According to law firm Townsends Business & Corporate Lawyers, the situation could arise based on the ATO’s compliance approach to rent relief to not take action for 2019–20 and 2020–21.
The law firm said that while the ATO’s approach may please SMSF trustees and professionals, this temporary and general compliance approach should not be mistaken as “a perfect cure to any potential compliance breaches”.
“There has been no formal change in the requirements as provided in the superannuation and tax legislation relevant to an SMSF providing rent relief, meaning the ATO’s FAQ section is certainly not an excuse for trustees to deviate from their ongoing responsibilities and obligations under the existing superannuation and tax laws,” it said.
The example of Bruce and Linda
Townsends uses the example of Bruce and Linda, who are members/directors of the corporate trustee of the B & L SMSF.
The fund owns a commercial warehouse that is rented to Bruce and Linda’s business. Due to COVID-19 economic stress, their business income has been significantly reduced when compared to the same period in the previous year.
The business is a small- to medium-sized business with annual turnover less than $50 million and is eligible for the JobKeeper payment. Bruce and Linda aren’t considering giving any rent relief to their business and so are effectively pumping up their super instead.
According to Townsends, the ATO’s temporary compliance approach regarding rent relief does not cover Bruce and Linda’s situation where a fund has not provided rent relief to a related-party tenant who suffered financial distress as a result of COVID-19.
But had the same lease been given to an unrelated tenant, the law firm said it is likely that the net rental income earned by the fund from the lease would have been lower for the income year due to rent relief negotiation between the parties in accordance with the applicable government measures, including the national cabinet’s mandatory code of conduct.
“On this basis, the Tax Office could arguably assess the rental income from the property for the current income year as NALI to be taxed at 45 per cent,” it said.
According to Townsends, the NALI risk could be mitigated if Bruce and Linda took their member/trustees’ hats off and conducted themselves as if their business was an arm’s-length tenant unrelated to the fund.
“The ATO’s announcement of temporary compliance approach is not in the form of a binding advice and also doesn’t cover all circumstances,” the law firm said.
“For prudent trustees, this message from the regulator should be conceived as ‘we trust you will do the right thing during this period’ rather than ‘you can ignore the compliance rules during this period’.”



If their business is significantly affected by Covid 19 one would assume that the related party would need to apply for rent relief anyway.

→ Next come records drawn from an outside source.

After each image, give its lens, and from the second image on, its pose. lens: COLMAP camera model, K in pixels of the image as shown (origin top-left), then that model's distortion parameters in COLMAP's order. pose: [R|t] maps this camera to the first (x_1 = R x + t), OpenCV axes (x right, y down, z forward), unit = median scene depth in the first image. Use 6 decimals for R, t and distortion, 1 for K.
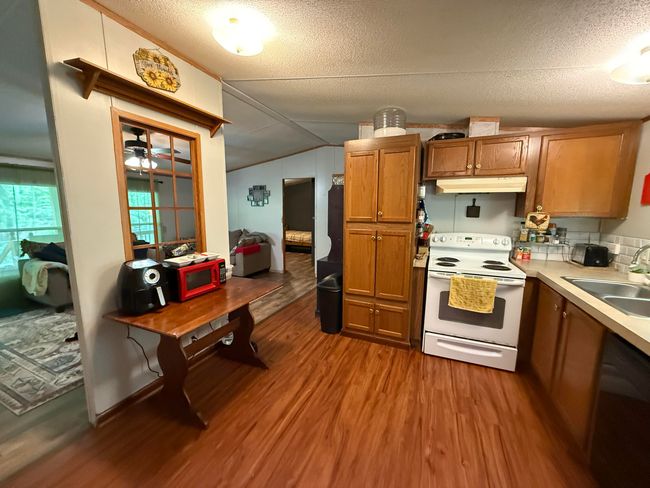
lens RADIAL K [[257.2, 0, 322.1], [0, 257.2, 244.7], [0, 0, 1]] dist [0.000968, -0.000070]
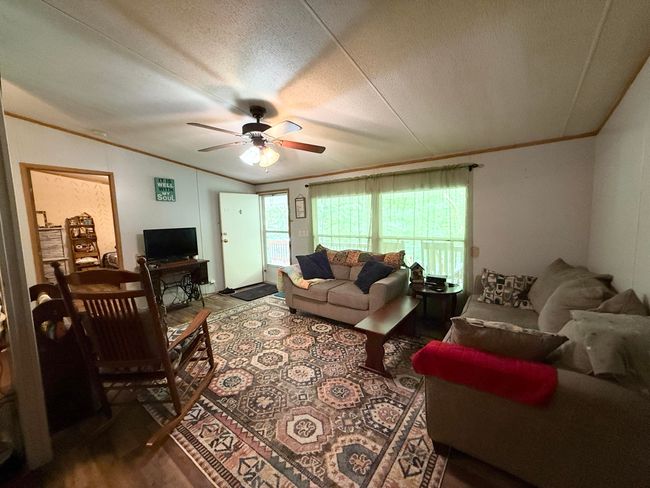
lens RADIAL K [[257.2, 0, 327.8], [0, 257.2, 248.0], [0, 0, 1]] dist [0.000968, -0.000070]
pose [[-0.215076, 0.107921, -0.970616, -0.027589], [-0.115035, 0.984157, 0.134917, -0.251179], [0.969798, 0.140673, -0.199254, 1.918320]]
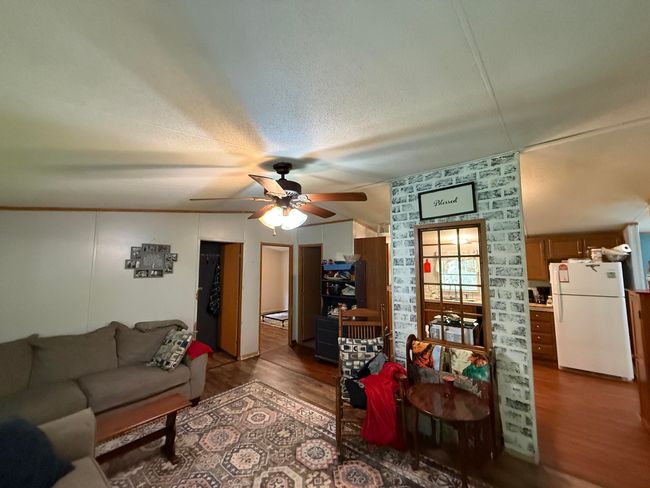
lens RADIAL K [[257.2, 0, 325.5], [0, 257.2, 243.3], [0, 0, 1]] dist [0.000968, -0.000070]
pose [[0.273156, 0.078071, 0.958797, -1.750361], [0.140634, 0.982752, -0.120087, -0.237764], [-0.951634, 0.167642, 0.257465, 1.065149]]
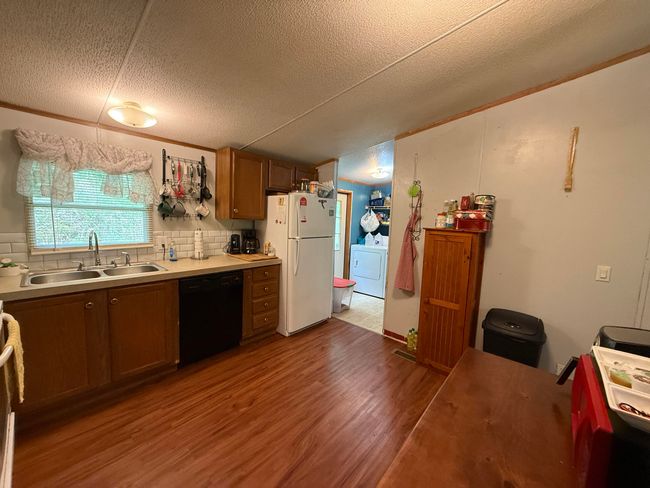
lens RADIAL K [[258.7, 0, 327.5], [0, 258.7, 243.2], [0, 0, 1]] dist [0.000327, 0.000030]
pose [[-0.955589, -0.069639, 0.286356, -0.173696], [-0.000451, 0.972024, 0.234882, -0.163971], [-0.294701, 0.224321, -0.928887, 1.186730]]
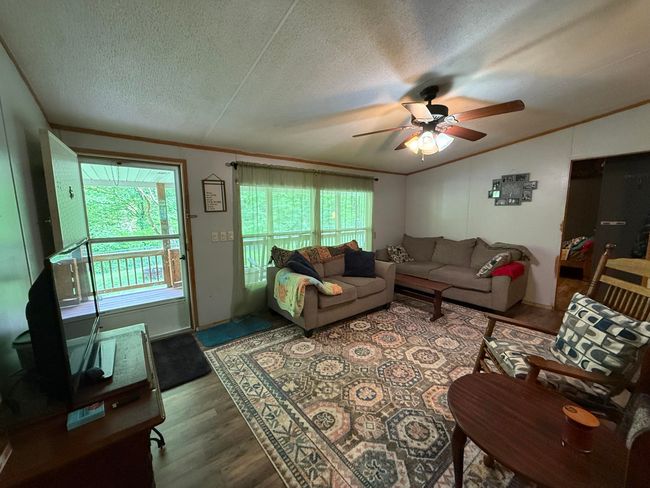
lens RADIAL K [[257.2, 0, 321.4], [0, 257.2, 244.6], [0, 0, 1]] dist [0.000968, -0.000070]
pose [[0.882824, 0.047390, -0.467306, -0.878305], [-0.050971, 0.998688, 0.004986, -0.057670], [0.466930, 0.019417, 0.884081, 0.406277]]
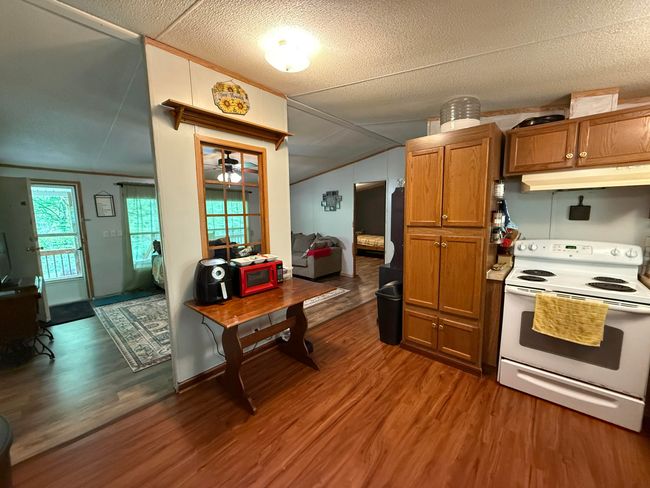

If they don’t then the business must not be suffering as expected, or the payment of rent is part of a greater organised ‘scheme’ to increase super benefits. The latter surely being somewhat less likely in time such as these…
To qualify for a reduction under state legislation, you need to satisfy the relevant criteria. Under the Vic legislation it appears in many cases involving SMSF landlords, the related party tenant is not eligible for the protection under the legislation and the National Code is merely a wish not law (which is why the states/territories need to provide legislation). Thus, I do not see Townsends comments as accurate and it is one thing to pay above the market rent but when the market declines but you are committed to a lease, then I see difficulty in then jumping to the conclusion that NALI applies. I recommend expert advice be obtained.
NALI and s.109 need to be considered both when rent is dropped and when it isn’t. Kym’s argument contains one major flaw – NALI is triggered by applying the test of: IF the parties operated on an arm’s length basis would the benefit gained have been different to what was received? It is a test that replaces BOTH parties and examines what independent people would do in their situation and what the outcome would be. Hard to defend a situation which diverges from broader community behaviour when this test is applied as drafted eg. a tenant didn’t ask for a rent drop when their income has tanked because reality is that nearly everyone is asking for a drop even when their income hasn’t gone down (just ask any estate agent!). You can keep the rent up, but only provided you have the evidence that the tenant’s request could be fairly denied under the code.
Whilst I agree with the sentiment of the article, it overlooks the key component of the Code – it applies if a tenant requests some form of rent relief due to decreased economic position flowing from CV-19. The SMSF trustee is required to conduct transactions at ‘arm’s length’ however, is the related party?
It could be argued, the SMSF is not required to approach the tenant but, the Code ensures that if the tenant does, they are obliged to respond. A SMSF trustee is a separate entity to the underlying individuals that wear the tenant hat.
This confirms what I have been telling my accountant clients. Look at everything in a broad, practical sense, and document everything, including the reasons why decisions are made. At least that way, if the ATO disagree, evidence can be supplied, which will assist in reducing any risks.
Great. Damned if you do & damned if you dont. That is what I love about law – it is just shades of grey and costs a motza to untangle and even then it is often wrong. Just depends on the way the wind is blowing.